-------- Data provided

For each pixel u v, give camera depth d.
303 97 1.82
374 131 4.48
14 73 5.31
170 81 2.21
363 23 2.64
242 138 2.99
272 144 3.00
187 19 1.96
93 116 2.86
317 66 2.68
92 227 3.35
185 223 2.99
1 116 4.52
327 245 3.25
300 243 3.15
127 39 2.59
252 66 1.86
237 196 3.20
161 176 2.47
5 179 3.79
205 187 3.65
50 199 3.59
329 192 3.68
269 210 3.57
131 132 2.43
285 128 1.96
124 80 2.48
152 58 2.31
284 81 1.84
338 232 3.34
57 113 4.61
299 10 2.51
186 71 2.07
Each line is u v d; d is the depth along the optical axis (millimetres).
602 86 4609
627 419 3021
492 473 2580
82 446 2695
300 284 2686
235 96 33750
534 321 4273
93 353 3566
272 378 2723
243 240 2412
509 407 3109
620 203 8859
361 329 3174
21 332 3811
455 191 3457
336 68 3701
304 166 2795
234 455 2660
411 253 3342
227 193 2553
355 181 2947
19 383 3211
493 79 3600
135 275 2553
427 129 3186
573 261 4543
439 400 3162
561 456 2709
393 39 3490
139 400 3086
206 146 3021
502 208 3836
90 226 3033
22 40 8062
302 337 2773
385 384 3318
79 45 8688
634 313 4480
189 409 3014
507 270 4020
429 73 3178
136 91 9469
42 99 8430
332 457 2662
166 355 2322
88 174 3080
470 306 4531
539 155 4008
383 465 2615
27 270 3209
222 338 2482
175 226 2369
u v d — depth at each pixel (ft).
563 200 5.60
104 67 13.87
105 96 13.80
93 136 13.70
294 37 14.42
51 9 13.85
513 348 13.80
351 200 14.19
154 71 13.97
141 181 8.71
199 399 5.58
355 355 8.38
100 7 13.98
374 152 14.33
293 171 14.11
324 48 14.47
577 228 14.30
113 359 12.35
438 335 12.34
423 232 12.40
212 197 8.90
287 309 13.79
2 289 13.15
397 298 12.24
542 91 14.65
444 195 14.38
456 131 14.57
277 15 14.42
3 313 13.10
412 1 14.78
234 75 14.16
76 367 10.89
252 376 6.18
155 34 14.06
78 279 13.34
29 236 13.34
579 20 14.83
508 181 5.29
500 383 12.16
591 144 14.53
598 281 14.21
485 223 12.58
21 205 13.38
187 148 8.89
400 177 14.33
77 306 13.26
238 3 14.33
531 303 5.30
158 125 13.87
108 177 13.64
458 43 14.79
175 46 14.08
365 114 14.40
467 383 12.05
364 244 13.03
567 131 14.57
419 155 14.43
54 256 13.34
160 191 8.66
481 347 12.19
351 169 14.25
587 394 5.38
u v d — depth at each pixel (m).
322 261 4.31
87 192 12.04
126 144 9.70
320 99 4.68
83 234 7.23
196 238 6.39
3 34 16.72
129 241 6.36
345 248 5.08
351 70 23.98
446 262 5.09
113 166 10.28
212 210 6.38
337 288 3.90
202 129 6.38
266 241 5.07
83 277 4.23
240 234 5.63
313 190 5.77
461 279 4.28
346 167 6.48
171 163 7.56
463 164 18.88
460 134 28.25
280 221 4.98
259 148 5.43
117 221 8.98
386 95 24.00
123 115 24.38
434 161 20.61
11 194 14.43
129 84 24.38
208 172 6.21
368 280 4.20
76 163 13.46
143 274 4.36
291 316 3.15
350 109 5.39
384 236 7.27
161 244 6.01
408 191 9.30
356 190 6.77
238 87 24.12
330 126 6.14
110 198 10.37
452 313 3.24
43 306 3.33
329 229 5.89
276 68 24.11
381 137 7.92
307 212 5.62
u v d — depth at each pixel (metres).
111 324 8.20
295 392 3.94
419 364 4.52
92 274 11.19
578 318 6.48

----------------

:: Work required ::
Here, the lines to copy run from the one containing "3 313 13.10" to the final line of the listing; copy them exactly and nothing else.

:: Exercise response ::
3 313 13.10
412 1 14.78
234 75 14.16
76 367 10.89
252 376 6.18
155 34 14.06
78 279 13.34
29 236 13.34
579 20 14.83
508 181 5.29
500 383 12.16
591 144 14.53
598 281 14.21
485 223 12.58
21 205 13.38
187 148 8.89
400 177 14.33
77 306 13.26
238 3 14.33
531 303 5.30
158 125 13.87
108 177 13.64
458 43 14.79
175 46 14.08
365 114 14.40
467 383 12.05
364 244 13.03
567 131 14.57
419 155 14.43
54 256 13.34
160 191 8.66
481 347 12.19
351 169 14.25
587 394 5.38
u v d — depth at each pixel (m).
322 261 4.31
87 192 12.04
126 144 9.70
320 99 4.68
83 234 7.23
196 238 6.39
3 34 16.72
129 241 6.36
345 248 5.08
351 70 23.98
446 262 5.09
113 166 10.28
212 210 6.38
337 288 3.90
202 129 6.38
266 241 5.07
83 277 4.23
240 234 5.63
313 190 5.77
461 279 4.28
346 167 6.48
171 163 7.56
463 164 18.88
460 134 28.25
280 221 4.98
259 148 5.43
117 221 8.98
386 95 24.00
123 115 24.38
434 161 20.61
11 194 14.43
129 84 24.38
208 172 6.21
368 280 4.20
76 163 13.46
143 274 4.36
291 316 3.15
350 109 5.39
384 236 7.27
161 244 6.01
408 191 9.30
356 190 6.77
238 87 24.12
330 126 6.14
110 198 10.37
452 313 3.24
43 306 3.33
329 229 5.89
276 68 24.11
381 137 7.92
307 212 5.62
u v d — depth at each pixel (metres).
111 324 8.20
295 392 3.94
419 364 4.52
92 274 11.19
578 318 6.48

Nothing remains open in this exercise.